On October 8 Le Monde reported that “several important government ministers criticized a massive ‘competitiveness shock’ based on cutting corporate contributions, compensated by increasing workers’ contributions or sales taxes, to cut labor costs.”

While alluding to the social consequences of Hollande’s cuts, the NPA does not seek to mount any political struggle of the working class against the cuts and the PS government. Rather, it seeks to boost the negotiating position of the trade union bureaucracy as it organizes the cuts with Hollande. In doing so, the NPA seeks to impose a political straitjacket on working class opposition, confined to the boundaries of the capitalist order.

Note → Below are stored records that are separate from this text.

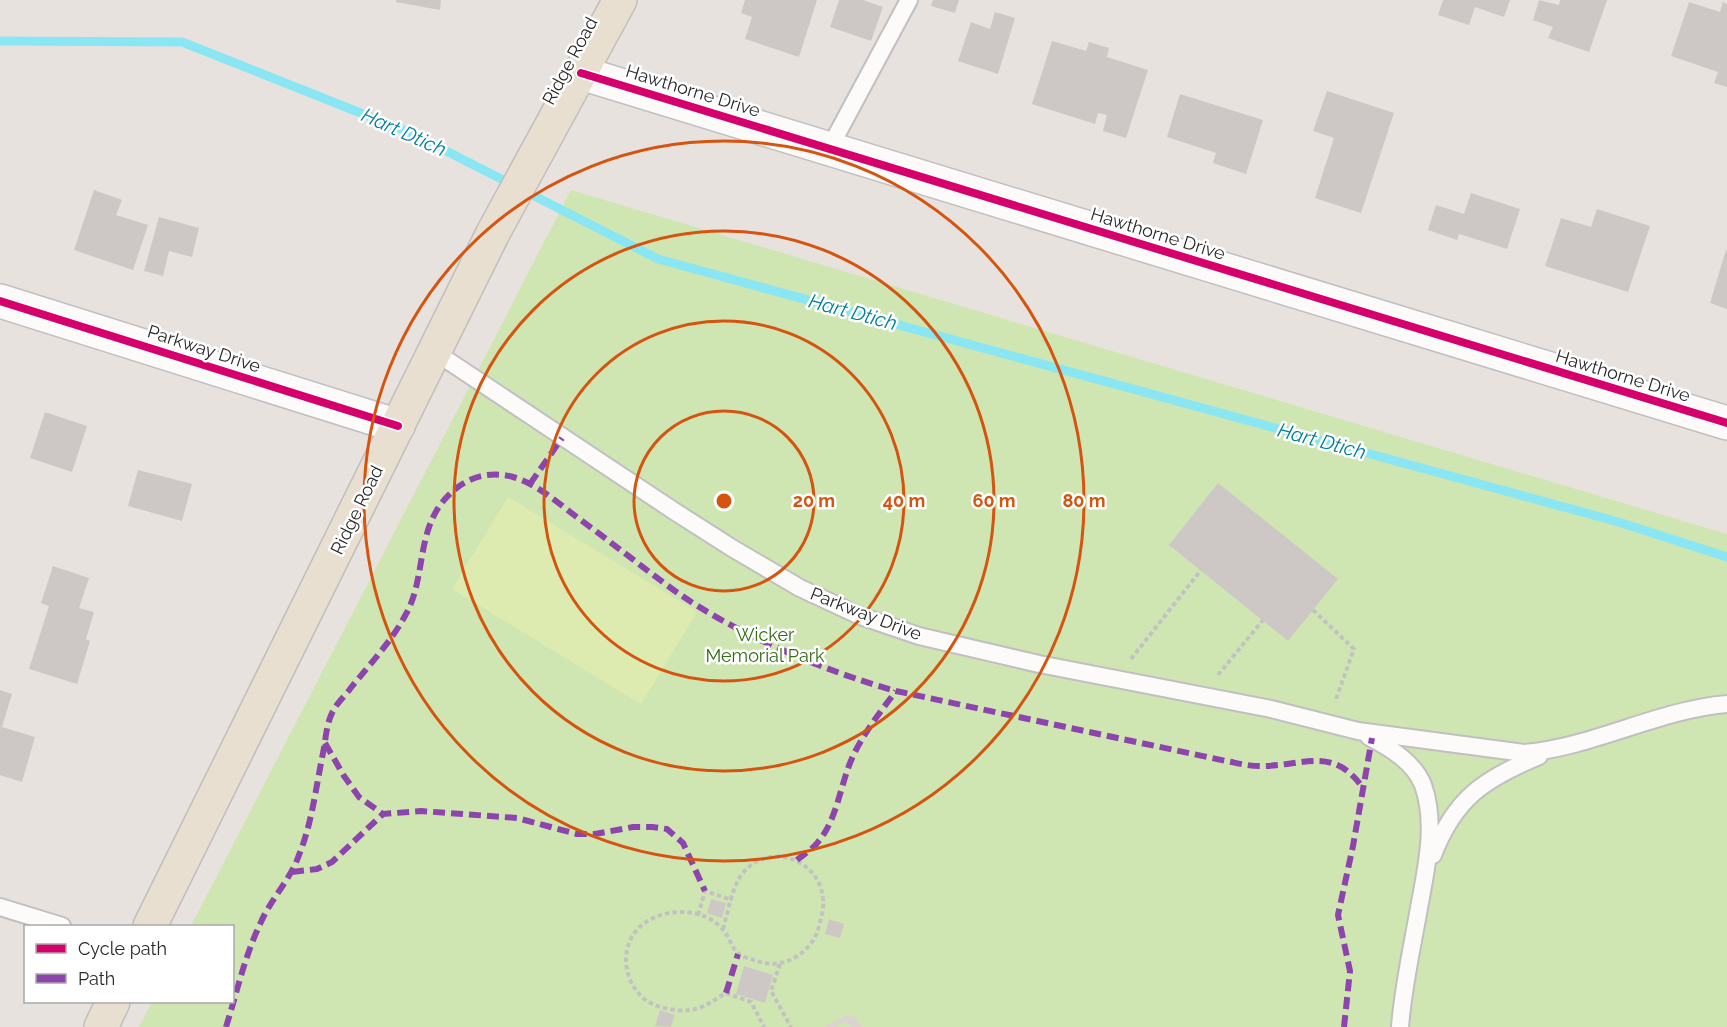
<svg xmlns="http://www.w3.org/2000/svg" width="1727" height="1027" viewBox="0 0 1727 1027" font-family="Raleway,sans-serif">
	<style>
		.green { fill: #cfe6b3 }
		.pitch { fill: #deebb0 }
		.plaza { fill: #dad4cf }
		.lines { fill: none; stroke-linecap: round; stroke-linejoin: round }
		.stream { stroke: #8ae6f2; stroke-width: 9 }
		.building { fill: #cdc8c5 }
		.lane-casing { stroke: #c1bfc0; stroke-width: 20 }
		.street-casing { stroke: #c1bfc0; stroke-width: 36 }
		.primary-casing { stroke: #c0bebc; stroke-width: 36 }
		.path { stroke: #c3c2c2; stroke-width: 4; stroke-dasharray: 4.5 3; stroke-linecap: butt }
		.lane { stroke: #fcfbfa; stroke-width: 16 }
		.street { stroke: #fcfbfa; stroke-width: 33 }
		.primary { stroke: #e8dfd1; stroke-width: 33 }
		.quiet { stroke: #8e44ad; stroke-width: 6; stroke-dasharray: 12 6; stroke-linecap: butt }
		.cycleway-casing { stroke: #fff; stroke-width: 11 }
		.cycleway { stroke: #d6006c; stroke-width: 8 }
		.ring { fill: none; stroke: #d5540f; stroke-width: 3 }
		.labels { text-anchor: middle; stroke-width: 5; stroke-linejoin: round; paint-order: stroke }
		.street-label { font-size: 18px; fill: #292929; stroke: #fff }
		.park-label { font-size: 18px; fill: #336c13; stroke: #fff }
		.water-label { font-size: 20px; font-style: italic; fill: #027f9e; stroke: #fff }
		.centre { fill: #d5540f; stroke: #fff; stroke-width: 3 }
		.ring-label { font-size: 18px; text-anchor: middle; font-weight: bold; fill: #d5540f; stroke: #fff; stroke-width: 5; stroke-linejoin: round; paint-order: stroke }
	</style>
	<rect width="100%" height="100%" fill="#e8e2de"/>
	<!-- green -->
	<polygon class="green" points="571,190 1727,534 1727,1027 139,1027 152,1002 232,1002 232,926 191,926"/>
	<!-- pitch -->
	<polygon class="pitch" points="508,497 697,612 641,704 452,589"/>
	<!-- plaza -->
	<polygon class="plaza" points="846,1015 855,1017 863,1027 851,1027 844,1022 836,1027 825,1027"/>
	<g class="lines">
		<!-- stream -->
		<polyline class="stream" points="0,41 182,42 411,133 658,259 1615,521 1727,557"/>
	</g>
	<!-- building -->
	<g class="building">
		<polygon points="396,0 441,0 440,10 396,2"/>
		<polygon points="745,0 817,0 799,57 745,39 752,17 741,13"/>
		<polygon points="839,0 863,0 883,7 871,41 830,27"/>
		<polygon points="933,0 959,0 955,13 931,6"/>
		<polygon points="1443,0 1510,0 1504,17 1475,7 1469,25 1438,15"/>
		<polygon points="1539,0 1559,5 1560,0 1607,0 1589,52 1548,38 1553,27 1533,20"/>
		<polygon points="1689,2 1720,12 1723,2 1727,4 1727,87 1714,83 1718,72 1671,56"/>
		<polygon points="995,12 1015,18 998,74 958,61 971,22 990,29"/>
		<polygon points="1052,41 1086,51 1089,42 1109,48 1107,57 1148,70 1126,138 1103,131 1107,115 1098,113 1095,124 1032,104"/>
		<polygon points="1327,91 1394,113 1361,213 1315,198 1334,138 1313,131"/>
		<polygon points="1180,94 1263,120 1246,174 1213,163 1216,153 1167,137"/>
		<polygon points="94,190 122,200 116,215 148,225 133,270 74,250"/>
		<polygon points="1471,193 1520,209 1507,249 1459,234 1457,240 1428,230 1436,205 1464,214"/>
		<polygon points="1597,209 1650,226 1628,292 1545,266 1561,218 1591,227"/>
		<polygon points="159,217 199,228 192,257 169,251 163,276 144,271"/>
		<polygon points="1726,250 1727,250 1727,309 1710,303"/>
		<polygon points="45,412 87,426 72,472 30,458"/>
		<polygon points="138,470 192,484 182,521 128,506"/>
		<polygon points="1218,483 1338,579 1288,641 1169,545"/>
		<polygon points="53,566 89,578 79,608 94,612 86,639 90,641 77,684 29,669 49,606 41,603"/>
		<polygon points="0,690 12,694 2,727 35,737 22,782 0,775"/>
		<polygon points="711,899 726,903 722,918 707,913"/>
		<polygon points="829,919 844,924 840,938 825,934"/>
		<polygon points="744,966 773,975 765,1003 736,994"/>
		<polygon points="660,1010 675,1015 671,1027 655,1026"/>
	</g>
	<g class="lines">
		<defs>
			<g id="lane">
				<polyline points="829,149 909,0"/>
				<path d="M435 352 674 511 732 548 800 588 860 616 919 636 1039 664 1271 709 1358 731 1524 753C1594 747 1657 710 1727 704"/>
				<path d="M1369 737C1390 748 1414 762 1423 785 1437 824 1426 869 1419 908 1412 948 1403 987 1400 1027"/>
				<path d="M1433 855C1455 798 1484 779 1539 756"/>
				<polyline points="0,907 62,926"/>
			</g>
			<g id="street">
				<polyline points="581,73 1727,423"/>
				<polyline points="0,301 398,426"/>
			</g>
			<g id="primary">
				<polyline points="150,926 493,233 620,0"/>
				<polyline points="101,1027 113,1002"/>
			</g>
		</defs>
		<!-- lane casing -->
		<use href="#lane" class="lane-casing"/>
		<!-- street casing -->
		<use href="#street" class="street-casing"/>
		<!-- primary casing -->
		<use href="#primary" class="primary-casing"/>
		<!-- path -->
		<g class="path">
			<polyline points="1313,610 1354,649 1335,702"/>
			<polyline points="1131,659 1201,570"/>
			<polyline points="1218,675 1263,620"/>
			<polyline points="698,915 705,891 732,900"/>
			<path d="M723 929C728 912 731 892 740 877 764 840 820 857 823 899 824 907 822 915 820 922 818 931 815 939 809 946 792 964 774 968 751 959 748 958 742 957 739 954 732 949 730 938 724 931 707 908 668 907 646 922 620 939 620 976 642 997 652 1007 675 1012 689 1010 703 1009 714 1000 726 993L751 1002 764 1027"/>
			<polyline points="780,964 771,991 791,1027"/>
		</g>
		<!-- lane -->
		<use href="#lane" class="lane"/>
		<!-- street -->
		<use href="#street" class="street"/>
		<!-- primary -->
		<use href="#primary" class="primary"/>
		<!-- quiet -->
		<g class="quiet">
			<polyline points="530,484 562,438"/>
			<polyline points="325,743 344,776 359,797 383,814"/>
			<path d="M797 860C804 854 813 849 818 842 839 817 840 781 855 752 866 730 881 711 896 691"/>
			<polyline points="292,872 317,869 332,862 383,814 421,811 517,818 577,834 595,834 633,827 652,827 667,829 683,843 705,891"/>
			<polyline points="726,993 738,954"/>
			<path d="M226 1027C237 992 245 955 261 922 271 899 290 880 299 855 312 823 316 787 323 753 326 739 326 724 333 711 337 703 345 696 350 689 369 665 392 641 406 614 425 580 417 536 441 504 458 481 484 469 513 477 537 484 558 503 578 518 611 542 642 567 675 591 736 634 824 671 896 691L1226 761C1237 763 1248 766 1259 766 1302 767 1332 744 1363 788"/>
			<polyline points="1344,1027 1350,971 1338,915 1353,846 1372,738"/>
		</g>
		<defs>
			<g id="cycleway">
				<polyline points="581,73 1727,423"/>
				<polyline points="0,301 398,426"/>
			</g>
		</defs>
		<!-- cycleway casing -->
		<use href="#cycleway" class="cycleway-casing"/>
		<!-- cycleway -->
		<use href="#cycleway" class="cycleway"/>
	</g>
	<!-- distance rings -->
	<g class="ring">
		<circle cx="724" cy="501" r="90"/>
		<circle cx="724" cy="501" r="180"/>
		<circle cx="724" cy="501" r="270"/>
		<circle cx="724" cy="501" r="360"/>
	</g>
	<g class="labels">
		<!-- street labels -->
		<g class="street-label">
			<text transform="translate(570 61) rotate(-62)" y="6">Ridge Road</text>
			<text transform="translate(693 91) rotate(17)" y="6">Hawthorne Drive</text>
			<text transform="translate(1158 234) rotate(17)" y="6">Hawthorne Drive</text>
			<text transform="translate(204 349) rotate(18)" y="6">Parkway Drive</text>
			<text transform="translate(1623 376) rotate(17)" y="6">Hawthorne Drive</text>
			<text transform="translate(357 510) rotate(-64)" y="6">Ridge Road</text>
			<text transform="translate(866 614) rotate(21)" y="6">Parkway Drive</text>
		</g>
		<!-- park labels -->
		<g class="park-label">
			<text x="765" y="641">Wicker<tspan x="765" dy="21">Memorial Park</tspan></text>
		</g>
		<!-- water labels -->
		<g class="water-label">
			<text transform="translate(404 132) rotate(24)" y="7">Hart Dtich</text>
			<text transform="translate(853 312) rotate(15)" y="7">Hart Dtich</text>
			<text transform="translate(1322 441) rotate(15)" y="7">Hart Dtich</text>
		</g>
	</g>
	<circle cx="724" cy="501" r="9" class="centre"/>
	<g class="ring-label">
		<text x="814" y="507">20 m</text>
		<text x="904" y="507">40 m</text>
		<text x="994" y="507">60 m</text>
		<text x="1084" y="507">80 m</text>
	</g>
	<!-- legend -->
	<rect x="24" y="925" width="210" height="78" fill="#ffffff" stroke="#a9a9a9" stroke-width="1.5"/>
	<rect x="36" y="944" width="30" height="9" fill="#d6006c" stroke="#a9a9a9" stroke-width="1.5"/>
	<text x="78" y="955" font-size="18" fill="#292929">Cycle path</text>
	<rect x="36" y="974" width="30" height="9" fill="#8e44ad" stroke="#a9a9a9" stroke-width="1.5"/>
	<text x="78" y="985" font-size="18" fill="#292929">Path</text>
</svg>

Speaking of the tripartite government-business-trade union meetings in which the unions are negotiating the cuts with Hollande, the NPA writes: “Participating in such meetings means accepting to work within the framework of social retrogression. This justifies doing everything so that these negotiations will not take place, to block union participation in these discussions.”

It concludes, “More broadly, what is at stake in the coming struggles is whether workers, trade unionists, and activists can force the union movement to break with the policy of negotiation and place itself in opposition to this anti-social government.”

What a bankrupt proposal! The NPA knows, as it advances it, that the unions are both unwilling and incapable of organizing any meaningful opposition to government austerity policies.

 

The unions are pressing Hollande to accelerate social cuts to promote corporate competitiveness. Recently, French Democratic Labor Confederation (CFDT) union leader François Chérèque said: “our country’s economic situation is bad, because France is not well adjusted to the challenges of globalization. … We must begin negotiations on labour market reforms as fast as possible”. He signaled his support for wage cuts, saying: “the cost of labor is also a factor in the loss of competitiveness.”

In France, over the past three decades, unions have negotiated pension cuts, education reforms and factory closures with successive governments of all political colorations.

They are empty shells, populated by a privileged bureaucracy, whose budget—according to the Perruchot report, which was censored by the parliament and then leaked—comes over 90 percent from financial contributions of big business and the state. Members’ dues account for only 3 to 4 percent of their budgets. Such organizations are completely incapable of pursuing a strategy independent of and hostile to big business and to the PS government.

 

Under these conditions, the NPA’s appeal for the union bureaucracy to pursue a “radical” policy is a political trap for the working class, to encourage workers to place false hopes in the policies of the union bureaucracy. The NPA’s political duplicity reflects the interests of the social layers for whom it speaks—layers of the affluent middle class, large portions of which are politically integrated into the union bureaucracy.

Whatever cynical criticisms they make of Hollande, these affluent layers are not seriously affected by Hollande’s cuts. They can propose a bankrupt strategy time and again, never drawing any political conclusions from the defeat of workers’ struggles against austerity, precisely because they represent a social stratum isolated from and antagonistic to the working class.

This vindicates the criticisms made by the World Socialist Web Site at the time of the foundation of the NPA in 2009, pointing out that its petty-bourgeois politics and its rejection of any association to Trotskyism were preparing it for openly entering into the service of bourgeois reaction. (See also: France: What is the LCR’s New Anti-Capitalist Party?)

The only viable way to fight the Hollande administration is to mobilize the working class for a political struggle against the PS government and the European Union (EU), independent of the unions and their hangers-on such as the NPA, based on a revolutionary socialist perspective.